Kebanyakan ulama menafsirkan tambahan di sini dengan penafsiran Nabi yaitu melihat kepada wajah Allah.

Ayat kelima, Imam asy-Syafii menyebutkannya, yaitu firman Allah tentang orang-orang fajir, “Sekali-kali tidak, sesungguhnya mereka pada hari itu benar-benar tertutup dari Tuhan mereka.” (Al-Muthaffifin: 15).
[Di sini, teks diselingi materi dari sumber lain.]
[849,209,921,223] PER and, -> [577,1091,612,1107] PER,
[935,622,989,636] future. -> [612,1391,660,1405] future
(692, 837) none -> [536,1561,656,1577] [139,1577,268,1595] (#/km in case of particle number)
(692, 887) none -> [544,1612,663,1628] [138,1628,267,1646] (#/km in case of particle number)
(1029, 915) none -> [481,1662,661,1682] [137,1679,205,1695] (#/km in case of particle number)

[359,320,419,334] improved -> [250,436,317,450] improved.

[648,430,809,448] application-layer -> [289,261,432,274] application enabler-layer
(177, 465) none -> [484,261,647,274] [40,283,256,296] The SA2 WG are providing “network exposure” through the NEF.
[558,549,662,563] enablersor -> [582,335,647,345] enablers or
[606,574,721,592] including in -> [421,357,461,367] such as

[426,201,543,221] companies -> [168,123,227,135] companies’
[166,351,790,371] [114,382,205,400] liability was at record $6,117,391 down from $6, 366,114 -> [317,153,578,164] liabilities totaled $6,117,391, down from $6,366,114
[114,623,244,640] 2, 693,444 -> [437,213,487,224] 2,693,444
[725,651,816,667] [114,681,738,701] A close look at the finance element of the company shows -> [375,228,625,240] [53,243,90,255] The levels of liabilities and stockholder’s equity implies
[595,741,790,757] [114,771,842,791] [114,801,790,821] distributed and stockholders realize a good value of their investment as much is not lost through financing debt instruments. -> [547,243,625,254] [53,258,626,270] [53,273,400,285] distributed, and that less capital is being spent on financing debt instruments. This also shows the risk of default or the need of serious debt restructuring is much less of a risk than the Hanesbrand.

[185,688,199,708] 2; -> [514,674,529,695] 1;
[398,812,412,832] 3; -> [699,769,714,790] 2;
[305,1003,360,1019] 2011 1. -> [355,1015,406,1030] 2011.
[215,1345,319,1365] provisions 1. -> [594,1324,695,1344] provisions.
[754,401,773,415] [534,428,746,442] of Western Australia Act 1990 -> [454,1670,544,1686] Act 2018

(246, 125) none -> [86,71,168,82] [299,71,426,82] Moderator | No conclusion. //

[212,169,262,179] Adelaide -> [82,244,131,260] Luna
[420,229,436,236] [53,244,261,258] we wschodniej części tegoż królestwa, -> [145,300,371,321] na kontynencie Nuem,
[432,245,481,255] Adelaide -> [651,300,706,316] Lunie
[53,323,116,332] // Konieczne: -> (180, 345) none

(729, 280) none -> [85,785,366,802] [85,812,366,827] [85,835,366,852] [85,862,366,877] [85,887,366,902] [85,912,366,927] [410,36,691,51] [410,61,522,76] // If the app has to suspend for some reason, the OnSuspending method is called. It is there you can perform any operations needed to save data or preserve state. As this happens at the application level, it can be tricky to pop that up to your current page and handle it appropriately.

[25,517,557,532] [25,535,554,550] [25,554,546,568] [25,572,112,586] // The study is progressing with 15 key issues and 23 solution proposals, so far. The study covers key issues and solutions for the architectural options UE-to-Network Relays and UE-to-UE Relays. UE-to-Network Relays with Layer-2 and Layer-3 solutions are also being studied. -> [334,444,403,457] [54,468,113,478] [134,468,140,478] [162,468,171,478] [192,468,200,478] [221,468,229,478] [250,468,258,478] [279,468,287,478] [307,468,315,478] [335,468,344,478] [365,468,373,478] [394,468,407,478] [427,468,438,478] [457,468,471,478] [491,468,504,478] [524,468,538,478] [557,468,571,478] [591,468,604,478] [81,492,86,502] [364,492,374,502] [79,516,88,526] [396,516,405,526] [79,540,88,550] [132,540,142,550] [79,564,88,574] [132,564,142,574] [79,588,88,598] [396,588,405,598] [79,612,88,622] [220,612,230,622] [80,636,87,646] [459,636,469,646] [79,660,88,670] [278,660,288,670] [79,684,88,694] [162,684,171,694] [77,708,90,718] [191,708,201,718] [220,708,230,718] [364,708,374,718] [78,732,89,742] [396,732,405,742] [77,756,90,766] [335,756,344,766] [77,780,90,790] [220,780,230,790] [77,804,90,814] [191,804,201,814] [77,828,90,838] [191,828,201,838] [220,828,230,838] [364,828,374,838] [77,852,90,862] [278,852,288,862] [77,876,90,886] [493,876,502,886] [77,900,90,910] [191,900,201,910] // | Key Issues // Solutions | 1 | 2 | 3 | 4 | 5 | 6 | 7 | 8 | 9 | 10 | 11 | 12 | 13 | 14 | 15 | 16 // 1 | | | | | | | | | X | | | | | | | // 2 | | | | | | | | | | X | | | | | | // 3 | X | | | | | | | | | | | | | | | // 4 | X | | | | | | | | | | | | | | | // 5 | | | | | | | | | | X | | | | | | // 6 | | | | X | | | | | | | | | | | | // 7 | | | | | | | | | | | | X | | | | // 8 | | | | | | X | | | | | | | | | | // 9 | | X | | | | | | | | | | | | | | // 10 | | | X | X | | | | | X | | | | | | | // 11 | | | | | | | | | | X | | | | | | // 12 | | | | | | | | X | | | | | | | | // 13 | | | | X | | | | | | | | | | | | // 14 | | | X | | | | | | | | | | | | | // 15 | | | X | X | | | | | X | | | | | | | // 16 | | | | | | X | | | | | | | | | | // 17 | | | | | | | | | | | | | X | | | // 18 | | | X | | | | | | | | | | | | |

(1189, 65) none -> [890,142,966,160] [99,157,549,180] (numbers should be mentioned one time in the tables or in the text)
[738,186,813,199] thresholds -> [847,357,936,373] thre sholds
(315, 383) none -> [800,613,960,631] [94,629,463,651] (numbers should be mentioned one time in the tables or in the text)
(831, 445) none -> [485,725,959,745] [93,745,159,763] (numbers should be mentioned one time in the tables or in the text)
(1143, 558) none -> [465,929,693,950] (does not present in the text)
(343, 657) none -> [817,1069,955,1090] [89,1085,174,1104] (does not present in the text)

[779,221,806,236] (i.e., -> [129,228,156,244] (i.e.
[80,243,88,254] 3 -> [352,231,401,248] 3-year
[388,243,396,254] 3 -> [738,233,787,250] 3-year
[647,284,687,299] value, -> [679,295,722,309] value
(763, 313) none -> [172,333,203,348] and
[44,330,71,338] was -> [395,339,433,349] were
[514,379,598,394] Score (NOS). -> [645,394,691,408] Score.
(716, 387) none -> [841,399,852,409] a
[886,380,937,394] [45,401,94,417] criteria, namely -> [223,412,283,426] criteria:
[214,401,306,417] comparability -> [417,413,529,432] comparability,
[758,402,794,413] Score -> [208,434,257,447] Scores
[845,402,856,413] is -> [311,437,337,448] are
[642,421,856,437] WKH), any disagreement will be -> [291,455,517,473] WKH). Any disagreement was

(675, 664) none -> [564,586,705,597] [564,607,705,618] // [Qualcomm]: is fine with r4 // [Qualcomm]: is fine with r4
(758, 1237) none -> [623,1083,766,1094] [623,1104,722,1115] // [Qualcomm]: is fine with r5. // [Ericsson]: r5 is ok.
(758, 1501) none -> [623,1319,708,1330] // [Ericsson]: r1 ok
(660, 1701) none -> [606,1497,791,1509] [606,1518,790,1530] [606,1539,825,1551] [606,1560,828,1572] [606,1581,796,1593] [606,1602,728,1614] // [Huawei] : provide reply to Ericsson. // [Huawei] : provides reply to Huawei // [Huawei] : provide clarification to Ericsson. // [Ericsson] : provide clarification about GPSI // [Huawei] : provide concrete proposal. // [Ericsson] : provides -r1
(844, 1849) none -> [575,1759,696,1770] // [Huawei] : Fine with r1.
Pengambilan dalilnya adalah kalau orang-orang kafir terhalangi dari melihat kepada Allah karena mereka dalam keadaan dimurkai maka orang-orang yang beriman tidak terhalangi dari melihatNya karena mereka dalam dalam keadaan diridhai. Jika orang-orang yang dimurkai Allah terhalangi dari Allah berarti orang-orang yang diridhai Allah melihat kepadaNya.

Ini adalah pengambilan dalil yang sangat tepat karena kalau semuanya terhalangi maka orang-orang Mukmin tidak berbeda dengan orang-orang kafir.

Ini adalah pendapat Ahlus Sunnah wal Jamaah dan dalil mereka tentang rukyat Allah, ia jelas dan gamblang, pengingkarnya hanyalah orang dungu atau sombong.

Dari Syarh al-Aqidah al-Wasithiyah, Syaikh Ibnu Utsaimin.